▸ **Conjunto de exercícios**:
1. Segundo o trecho sobre o etanol, qual foi a produção de etanol no país em 2011?
2. Traduza para o inglês a seguinte frase do trecho sobre o etanol: "A oferta de etanol encontra-se estagnada em razão da ausência de investimentos do setor sucroenergético em capacidade produtiva nova e em produção agrícola de cana de açúcar."
3. Reproduza a parte do trecho sobre o etanol compreendida entre "Tribuna – E qual" e "tanto quanto sombrio.", inclusive.

▸ **Trecho fornecido**:
Carlos Gilberto – Muito difícil. A oferta de etanol encontra-se estagnada em razão da ausência de investimentos do setor sucroenergético em capacidade produtiva nova e em produção agrícola de cana de açúcar. O crescimento da venda de automóveis vem se mantendo acima de 11% ao ano desde 2008, enquanto a produção de etanol no país ficou praticamente estagnada no mesmo período: 27,1 bilhões de litros em 2008 contra 27,9 bilhões de litros em 2011. Ou seja, um crescimento de apenas 1,5% ao ano.
Tribuna – E qual o cenário para os próximos anos?
Carlos Gilberto – Eu diria que não muito animador. Em 2015, estima-se que a nossa demanda interna por etanol será de um pouco mais de 40 bilhões de litros, enquanto a produção deverá ser de 28 bilhões – um déficit de 12 bilhões. Portanto, o cenário é um tanto quanto sombrio.
Tribuna – E quais os fatores que determinaram essa situação?

▸ **Conteúdo dos dados**:
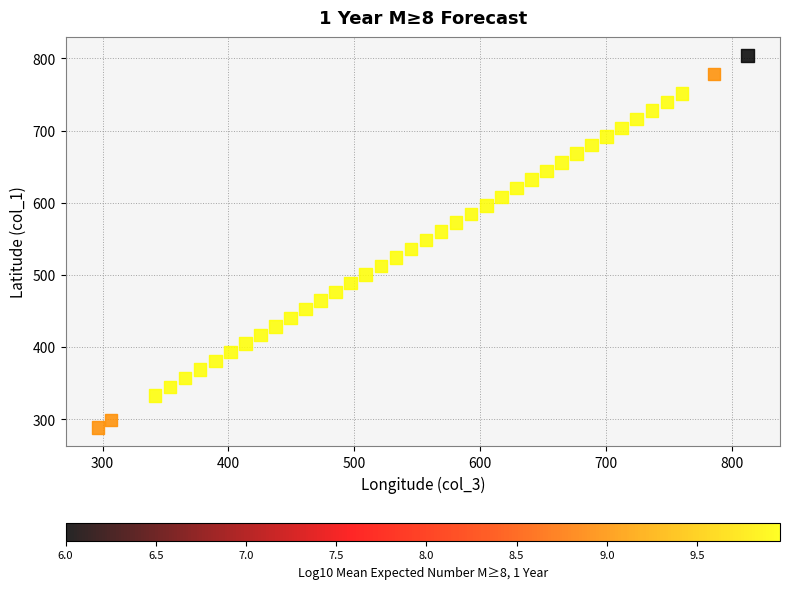

What is the range of Y values (max minus min)?

515.4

▸ **Respostas em ordem**:
1. 27,9 bilhões de litros.

2. The supply of ethanol is stagnant due to the lack of investment by the sugar-energy sector in new production capacity and in agricultural sugarcane production.

3.
Tribuna – E qual o cenário para os próximos anos?
Carlos Gilberto – Eu diria que não muito animador. Em 2015, estima-se que a nossa demanda interna por etanol será de um pouco mais de 40 bilhões de litros, enquanto a produção deverá ser de 28 bilhões – um déficit de 12 bilhões. Portanto, o cenário é um tanto quanto sombrio.